* _POLECENIA_:
1. Przepisz bez zmian fragment tekstu o Anicie i Adrianie od słów „Małżonkowie znani z” do słów „na to czekali.” włącznie.
2. Sprawdź, czy poniższe stwierdzenia zgadzają się z tekstem o Anicie i Adrianie, i przy każdym odpowiedz „tak” lub „nie”, przytaczając dosłownie rozstrzygające słowa tekstu.
(a) Małżonkowie opowiedzieli o kryzysie w związku w „Dzień Dobry TVN”.
(b) Anita i Adrian są rodzicami trojga dzieci.
(c) Para kłóciła się wyłącznie o poważne sprawy.

* _FRAGMENT DOKUMENTU_:
━━━━━━━━━━━━━━━━━━━━━━━━━━━━━━

Anita i Adrian ze "Ślubu od pierwszego wejrzenia" byli o krok od rozstania. Kłócili się o drobiazgi, ale problem był poważny

Małżonkowie znani z telewizyjnego show w "Dzień Dobry TVN" opowiedzieli o kryzysie w związku. Rodzice dwójki dzieci dali znać, co dalej z ich małżeństwem. Fani pary i programu, dzięki któremu się poznali, tylko na to czekali.

Anita i Adrian ze "Ślubu od pierwszego wejrzenia" byli o krok od rozstania. Jak radzą sobie teraz?
Anita i Adrian ze "Ślubu od pierwszego wejrzenia" byli o krok od rozstania. Jak radzą sobie teraz?

━━━━━━━━━━━━━━━━━━━━━━━━━━━━━━

* _UDOSTĘPNIONE DANE_:
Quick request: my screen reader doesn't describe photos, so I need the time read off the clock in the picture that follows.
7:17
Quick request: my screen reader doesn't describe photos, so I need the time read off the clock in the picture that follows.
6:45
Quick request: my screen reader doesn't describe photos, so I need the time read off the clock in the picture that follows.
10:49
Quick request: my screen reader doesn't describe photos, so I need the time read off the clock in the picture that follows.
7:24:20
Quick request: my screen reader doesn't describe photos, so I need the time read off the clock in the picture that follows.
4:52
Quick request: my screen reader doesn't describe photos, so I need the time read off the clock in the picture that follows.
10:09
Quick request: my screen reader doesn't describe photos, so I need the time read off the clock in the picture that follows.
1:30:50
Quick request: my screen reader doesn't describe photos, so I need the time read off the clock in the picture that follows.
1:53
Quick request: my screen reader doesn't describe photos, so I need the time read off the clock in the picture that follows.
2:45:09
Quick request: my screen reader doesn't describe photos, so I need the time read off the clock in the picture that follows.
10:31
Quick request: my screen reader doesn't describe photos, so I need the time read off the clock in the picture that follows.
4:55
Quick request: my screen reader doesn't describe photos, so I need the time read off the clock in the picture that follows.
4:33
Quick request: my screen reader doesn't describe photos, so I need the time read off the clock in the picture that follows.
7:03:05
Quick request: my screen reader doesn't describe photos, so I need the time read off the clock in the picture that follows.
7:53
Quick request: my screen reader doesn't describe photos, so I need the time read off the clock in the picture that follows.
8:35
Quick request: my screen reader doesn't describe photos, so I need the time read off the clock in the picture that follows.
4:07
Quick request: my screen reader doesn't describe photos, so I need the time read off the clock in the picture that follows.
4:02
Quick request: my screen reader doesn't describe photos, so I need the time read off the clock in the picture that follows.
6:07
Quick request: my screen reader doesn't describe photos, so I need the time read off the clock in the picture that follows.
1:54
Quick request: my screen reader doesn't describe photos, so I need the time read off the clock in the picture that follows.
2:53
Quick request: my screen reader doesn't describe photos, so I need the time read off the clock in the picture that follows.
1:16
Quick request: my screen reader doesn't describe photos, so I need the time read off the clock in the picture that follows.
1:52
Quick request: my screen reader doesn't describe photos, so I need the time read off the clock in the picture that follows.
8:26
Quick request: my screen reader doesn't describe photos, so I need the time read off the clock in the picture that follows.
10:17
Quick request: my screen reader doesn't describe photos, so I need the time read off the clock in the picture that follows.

━━━━━━━━━━━━━━━━━━━━━━━━━━━━━━

* _ROZWIĄZANIA ZADAŃ_:
1.
Małżonkowie znani z telewizyjnego show w "Dzień Dobry TVN" opowiedzieli o kryzysie w związku. Rodzice dwójki dzieci dali znać, co dalej z ich małżeństwem. Fani pary i programu, dzięki któremu się poznali, tylko na to czekali.

2.
(a) Tak: „Małżonkowie znani z telewizyjnego show w "Dzień Dobry TVN" opowiedzieli o kryzysie w związku.”
(b) Nie: „Rodzice dwójki dzieci”.
(c) Nie: „Kłócili się o drobiazgi”.